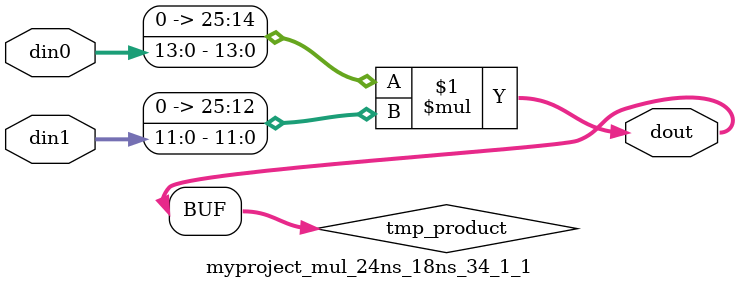
<source format=v>

`timescale 1 ns / 1 ps

  module myproject_mul_24ns_18ns_34_1_1(din0, din1, dout);
parameter ID = 1;
parameter NUM_STAGE = 0;
parameter din0_WIDTH = 14;
parameter din1_WIDTH = 12;
parameter dout_WIDTH = 26;

input [din0_WIDTH - 1 : 0] din0; 
input [din1_WIDTH - 1 : 0] din1; 
output [dout_WIDTH - 1 : 0] dout;

wire signed [dout_WIDTH - 1 : 0] tmp_product;










assign tmp_product = $signed({1'b0, din0}) * $signed({1'b0, din1});











assign dout = tmp_product;







endmodule

</source>
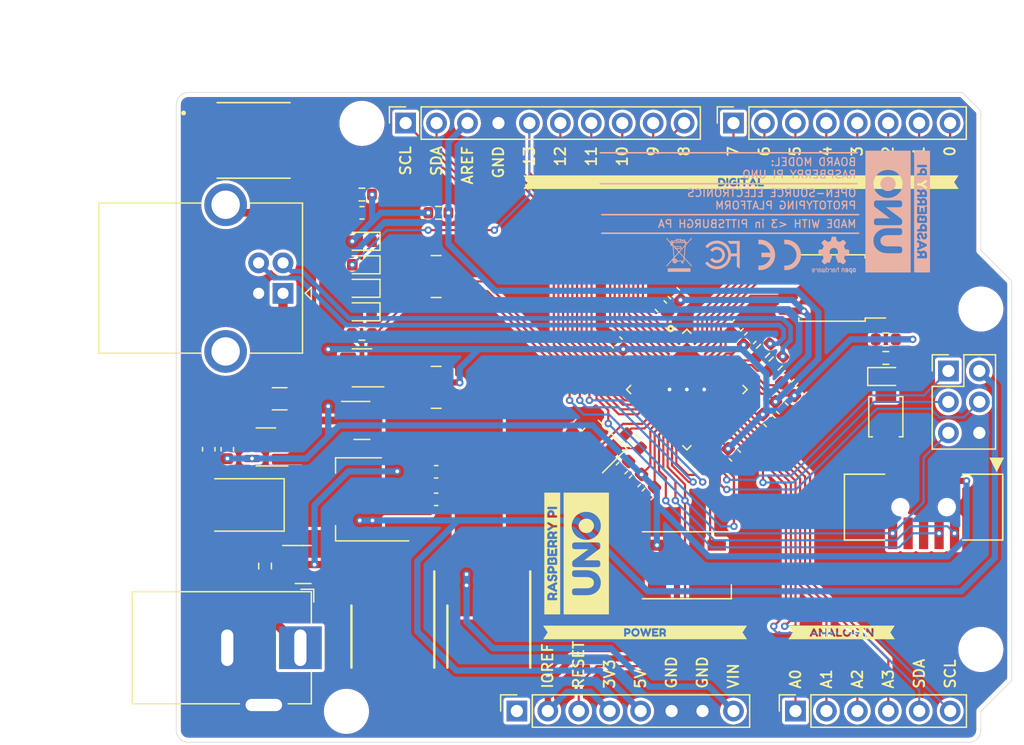
<source format=kicad_pcb>
(kicad_pcb (version 20211014) (generator pcbnew)

  (general
    (thickness 1.64592)
  )

  (paper "A4")
  (layers
    (0 "F.Cu" signal)
    (31 "B.Cu" signal)
    (34 "B.Paste" user)
    (35 "F.Paste" user)
    (36 "B.SilkS" user "B.Silkscreen")
    (37 "F.SilkS" user "F.Silkscreen")
    (38 "B.Mask" user)
    (39 "F.Mask" user)
    (40 "Dwgs.User" user "User.Drawings")
    (44 "Edge.Cuts" user)
    (45 "Margin" user)
    (46 "B.CrtYd" user "B.Courtyard")
    (47 "F.CrtYd" user "F.Courtyard")
  )

  (setup
    (stackup
      (layer "F.SilkS" (type "Top Silk Screen"))
      (layer "F.Paste" (type "Top Solder Paste"))
      (layer "F.Mask" (type "Top Solder Mask") (thickness 0.0254))
      (layer "F.Cu" (type "copper") (thickness 0.03556))
      (layer "dielectric 1" (type "core") (thickness 1.524) (material "FR4") (epsilon_r 4.5) (loss_tangent 0.015))
      (layer "B.Cu" (type "copper") (thickness 0.03556))
      (layer "B.Mask" (type "Bottom Solder Mask") (thickness 0.0254))
      (layer "B.Paste" (type "Bottom Solder Paste"))
      (layer "B.SilkS" (type "Bottom Silk Screen"))
      (copper_finish "None")
      (dielectric_constraints no)
    )
    (pad_to_mask_clearance 0)
    (pcbplotparams
      (layerselection 0x00010fc_ffffffff)
      (disableapertmacros false)
      (usegerberextensions false)
      (usegerberattributes true)
      (usegerberadvancedattributes true)
      (creategerberjobfile true)
      (svguseinch false)
      (svgprecision 6)
      (excludeedgelayer true)
      (plotframeref false)
      (viasonmask false)
      (mode 1)
      (useauxorigin false)
      (hpglpennumber 1)
      (hpglpenspeed 20)
      (hpglpendiameter 15.000000)
      (dxfpolygonmode true)
      (dxfimperialunits true)
      (dxfusepcbnewfont true)
      (psnegative false)
      (psa4output false)
      (plotreference true)
      (plotvalue true)
      (plotinvisibletext false)
      (sketchpadsonfab false)
      (subtractmaskfromsilk false)
      (outputformat 1)
      (mirror false)
      (drillshape 0)
      (scaleselection 1)
      (outputdirectory "../../RP UNO")
    )
  )

  (net 0 "")
  (net 1 "+3V3")
  (net 2 "Net-(C2-Pad2)")
  (net 3 "Net-(C3-Pad2)")
  (net 4 "/AREF")
  (net 5 "+1V1")
  (net 6 "Net-(D2-Pad1)")
  (net 7 "+5V")
  (net 8 "Net-(D1-Pad1)")
  (net 9 "Net-(D1-Pad2)")
  (net 10 "Net-(D2-Pad2)")
  (net 11 "unconnected-(D3-Pad2)")
  (net 12 "/NEOPIXEL")
  (net 13 "Net-(D4-Pad1)")
  (net 14 "Net-(D5-Pad1)")
  (net 15 "/D13")
  (net 16 "Net-(D6-Pad1)")
  (net 17 "Net-(D7-Pad1)")
  (net 18 "Net-(F1-Pad1)")
  (net 19 "Net-(F1-Pad2)")
  (net 20 "Net-(FB1-Pad1)")
  (net 21 "/D-")
  (net 22 "/D+")
  (net 23 "unconnected-(J2-Pad1)")
  (net 24 "/RESET")
  (net 25 "/VIN")
  (net 26 "/A00")
  (net 27 "/A01")
  (net 28 "/A02")
  (net 29 "/A03")
  (net 30 "/SDA0")
  (net 31 "/SCL0")
  (net 32 "/SCL1")
  (net 33 "/SDA1")
  (net 34 "/D12")
  (net 35 "/D11")
  (net 36 "/D10")
  (net 37 "/D09")
  (net 38 "/D08")
  (net 39 "/D07")
  (net 40 "/D06")
  (net 41 "/D05")
  (net 42 "/D04")
  (net 43 "/D03")
  (net 44 "/D02")
  (net 45 "/D01")
  (net 46 "/D00")
  (net 47 "/MISO")
  (net 48 "/SCK")
  (net 49 "/MOSI")
  (net 50 "/SWDIO")
  (net 51 "/SWCLK")
  (net 52 "unconnected-(J8-Pad6)")
  (net 53 "unconnected-(J8-Pad8)")
  (net 54 "Net-(Q1-Pad1)")
  (net 55 "Net-(R2-Pad2)")
  (net 56 "/DP")
  (net 57 "/DM")
  (net 58 "Net-(R6-Pad1)")
  (net 59 "/USB_HOSTEN")
  (net 60 "/QSPI_CS")
  (net 61 "/QSPI_DATA3")
  (net 62 "/QSPI_SCK")
  (net 63 "/QSPI_DATA0")
  (net 64 "/QSPI_DATA2")
  (net 65 "/QSPI_DATA1")
  (net 66 "unconnected-(RN1-Pad1)")
  (net 67 "unconnected-(RN1-Pad8)")
  (net 68 "unconnected-(U1-Pad35)")
  (net 69 "unconnected-(U3-Pad4)")
  (net 70 "/TXLED")
  (net 71 "/RXLED")
  (net 72 "GND")

  (footprint "Connector_PinHeader_2.54mm:PinHeader_2x03_P2.54mm_Vertical" (layer "F.Cu") (at 176.661 104.142))

  (footprint (layer "F.Cu") (at 179.324 127))

  (footprint "kibuzzard-639FD142" (layer "F.Cu") (at 144.145 119.126 90))

  (footprint "Capacitor_SMD:C_0603_1608Metric" (layer "F.Cu") (at 115.951 110.5662 90))

  (footprint "Capacitor_SMD:C_0603_1608Metric" (layer "F.Cu") (at 161.9758 108.2548 -45))

  (footprint "Connector_BarrelJack:BarrelJack_Horizontal" (layer "F.Cu") (at 123.471 126.8595))

  (footprint "LED_SMD:LED_0603_1608Metric" (layer "F.Cu") (at 171.5262 104.5972))

  (footprint "Capacitor_SMD:C_0603_1608Metric" (layer "F.Cu") (at 146.3548 108.585 -135))

  (footprint "kibuzzard-639FD17E" (layer "F.Cu") (at 146.939 119.126 90))

  (footprint "Capacitor_SMD:C_0603_1608Metric" (layer "F.Cu") (at 134.62 112.4204))

  (footprint "kibuzzard-639FD3EE" (layer "F.Cu") (at 159.639 88.646))

  (footprint "Resistor_SMD:R_0603_1608Metric" (layer "F.Cu") (at 162.4838 103.5304 -135))

  (footprint "Capacitor_SMD:C_0603_1608Metric" (layer "F.Cu") (at 117.475 110.5662 90))

  (footprint "Capacitor_SMD:C_0603_1608Metric" (layer "F.Cu") (at 151.9936 114.2492 -135))

  (footprint "Connector_PinSocket_2.54mm:PinSocket_1x10_P2.54mm_Vertical" (layer "F.Cu") (at 132.11 83.795 90))

  (footprint "LED_SMD:LED_0603_1608Metric" (layer "F.Cu") (at 128.524 99.2886 180))

  (footprint "Package_TO_SOT_SMD:SOT-223-3_TabPin2" (layer "F.Cu") (at 128.27 114.681 180))

  (footprint "Capacitor_SMD:C_0603_1608Metric" (layer "F.Cu") (at 153.0604 98.8314 135))

  (footprint "Resistor_SMD:R_Array_Concave_4x0603" (layer "F.Cu") (at 134.62 105.4862))

  (footprint "LED_SMD:LED_0603_1608Metric" (layer "F.Cu") (at 128.524 95.4278 180))

  (footprint "Crystal:Crystal_SMD_2520-4Pin_2.5x2.0mm" (layer "F.Cu") (at 148.098281 110.341507 135))

  (footprint "Resistor_SMD:R_0603_1608Metric" (layer "F.Cu") (at 150.7998 109.8804 135))

  (footprint "Connector_PinSocket_2.54mm:PinSocket_1x08_P2.54mm_Vertical" (layer "F.Cu") (at 159.019 83.795 90))

  (footprint (layer "F.Cu") (at 179.324 99.06))

  (footprint (layer "F.Cu") (at 127.254 132.08))

  (footprint "LED_SMD:LED_WS2812B_PLCC4_5.0x5.0mm_P3.2mm" (layer "F.Cu") (at 155.194 120.0912))

  (footprint "RP Uno:SW_1-1437565-7" (layer "F.Cu") (at 119.634 85.217))

  (footprint "Package_TO_SOT_SMD:SOT-23" (layer "F.Cu") (at 123.698 120.0302))

  (footprint "Capacitor_SMD:C_0603_1608Metric" (layer "F.Cu") (at 163.0172 107.2134 135))

  (footprint "Package_TO_SOT_SMD:SOT-23-5" (layer "F.Cu") (at 128.524 103.886 180))

  (footprint "Capacitor_SMD:C_0603_1608Metric" (layer "F.Cu") (at 159.3596 100.4062 45))

  (footprint "RP Uno:2X05_1.27MM_BOX_POSTS" (layer "F.Cu") (at 174.625 115.316 180))

  (footprint "Resistor_SMD:R_Array_Concave_4x0603" (layer "F.Cu") (at 134.62 96.393))

  (footprint "Connector_PinSocket_2.54mm:PinSocket_1x06_P2.54mm_Vertical" (layer "F.Cu") (at 164.109 132.055 90))

  (footprint "Resistor_SMD:R_0603_1608Metric" (layer "F.Cu") (at 134.7978 91.1606 180))

  (footprint "Resistor_SMD:R_0603_1608Metric" (layer "F.Cu") (at 171.5262 101.5492 180))

  (footprint (layer "F.Cu") (at 128.524 83.82))

  (footprint "Capacitor_SMD:C_0603_1608Metric" (layer "F.Cu") (at 149.86 112.1156 45))

  (footprint "LED_SMD:LED_0603_1608Metric" (layer "F.Cu") (at 128.524 97.3582 180))

  (footprint "LED_SMD:LED_0603_1608Metric" (layer "F.Cu") (at 128.524 93.4974 180))

  (footprint "Capacitor_SMD:C_0603_1608Metric" (layer "F.Cu") (at 149.4282 101.8032 135))

  (footprint "Resistor_SMD:R_0603_1608Metric" (layer "F.Cu") (at 171.5262 103.0732))

  (footprint "Package_TO_SOT_SMD:SOT-23" (layer "F.Cu") (at 128.524 108.204))

  (footprint "RP Uno:CAPAE680X600N" (layer "F.Cu") (at 131.064 125.095 -90))

  (footprint "Package_SO:SOIC-8_5.23x5.23mm_P1.27mm" (layer "F.Cu") (at 167.1066 97.3328 180))

  (footprint "Capacitor_SMD:C_0603_1608Metric" (layer "F.Cu") (at 134.62 114.681))

  (footprint "Connector_USB:USB_B_OST_USB-B1HSxx_Horizontal" (layer "F.Cu") (at 122.047 97.77 180))

  (footprint "kibuzzard-639FD1FE" (layer "F.Cu") (at 167.894 125.603))

  (footprint "Connector_PinSocket_2.54mm:PinSocket_1x08_P2.54mm_Vertical" (layer "F.Cu")
    (tedit 5A19A420) (tstamp ada7ae51-72fb-43aa-a7c3-6f382e475919)
    (at 141.239 132.055 90)
    (descr "Through hole straight socket strip, 1x08, 2.54mm pitch, single row (from Kicad 4.0.7), script generated")
    (tags "Through hole socket strip THT 1x08 2.54mm single row")
    (property "Sheetfile" "RP Uno.kicad_sch")
    (property "Sheetname" "")
    (path "/a637831b-ba4a-488b-821d-63e69c806edd")
    (attr through_hole)
    (fp_text reference "J2" (at 0 -2.77 90) (layer "F.SilkS") hide
      (effects (font (size 1 1) (thickness 0.15)))
      (tstamp d9bed7f0-a477-4dd5-95b5-e8ee76abdc7b)
    )
    (fp_text value "Conn_01x08" (at 0 20.55 90) (layer "F.Fab")
      (effects (font (size 1 1) (thickness 0.15)))
      (tstamp 08030213-0b2e-405e-a44e-ebf63faa431a)
    )
    (fp_text user "${REFERENCE}" (at 0 8.89) (layer "F.Fab")
      (effects (font (size 1 1) (thickness 0.15)))
      (tstamp ac6dc143-35ea-475a-9096-da546491feb4)
    )
    (fp_line (start 1.33 -1.33) (end 1.33 0) (layer "F.SilkS") (width 0.12) (tstamp 271e2fac-02ee-4c90-9c94-dee3a00b6839))
    (fp_line (start 1.33 1.27) (end 1.33 19.11) (layer "F.SilkS") (width 0.12) (tstamp 76d3d4c6-00e9-4886-bca6-be1bf96ed7b5))
    (fp_line (start 0 -1.33) (end 1.33 -1.33) (layer "F.SilkS") (width 0.12) (tstamp 7815a179-a95b-4d7b-acc6-955b1a799cf0))
    (fp_line (start -1.33 1.27) (end -1.33 19.11) (layer "F.SilkS") (width 0.12) (tstamp ca58bf08-ad06-4a48-9cb9-482c0571ee5a))
    (fp_line (start -1.33 19.11) (end 1.33 19.11) (layer "F.SilkS") (width 0.12) (tstamp d6d134bb-2eba-4056-b9d0-7b20014248b7))
    (fp_line (start -1.33 1.27) (end 1.33 1.27) (layer "F.SilkS") (width 0.12) (tstamp fce16a92-8e9f-4349-8b50-7726bf790f75))
    (fp_line (start 1.75 19.55) (end -1.8 19.55) (layer "F.CrtYd") (width 0.05) (tstamp 849c707c-7f00-4ee3-884a-7dba7c6cb71f))
    (fp_line (start -1.8 -1.8) (end 1.75 -1.8) (layer "F.CrtYd") (width 0.05) (tstamp 8fb83162-842d-4a1b-902d-92178c953f47))
    (fp_line (start 1.75 -1.8) (end 1.75 
... [946038 chars truncated]
</source>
☆ ☆ ☆ ☆ ☆ ☆ ☆
AIM OF THE EXERCISE:
Extract the lines exactly, please: the first line of the listing, the line with "wire signed [dout_WIDTH - 1 : 0] tmp_product;", and every line between them, but no pictures.

EXERCISE SOLUTION:
<source format=v>

`timescale 1 ns / 1 ps

  module myproject_mul_24ns_18ns_34_1_1(din0, din1, dout);
parameter ID = 1;
parameter NUM_STAGE = 0;
parameter din0_WIDTH = 14;
parameter din1_WIDTH = 12;
parameter dout_WIDTH = 26;

input [din0_WIDTH - 1 : 0] din0; 
input [din1_WIDTH - 1 : 0] din1; 
output [dout_WIDTH - 1 : 0] dout;

wire signed [dout_WIDTH - 1 : 0] tmp_product;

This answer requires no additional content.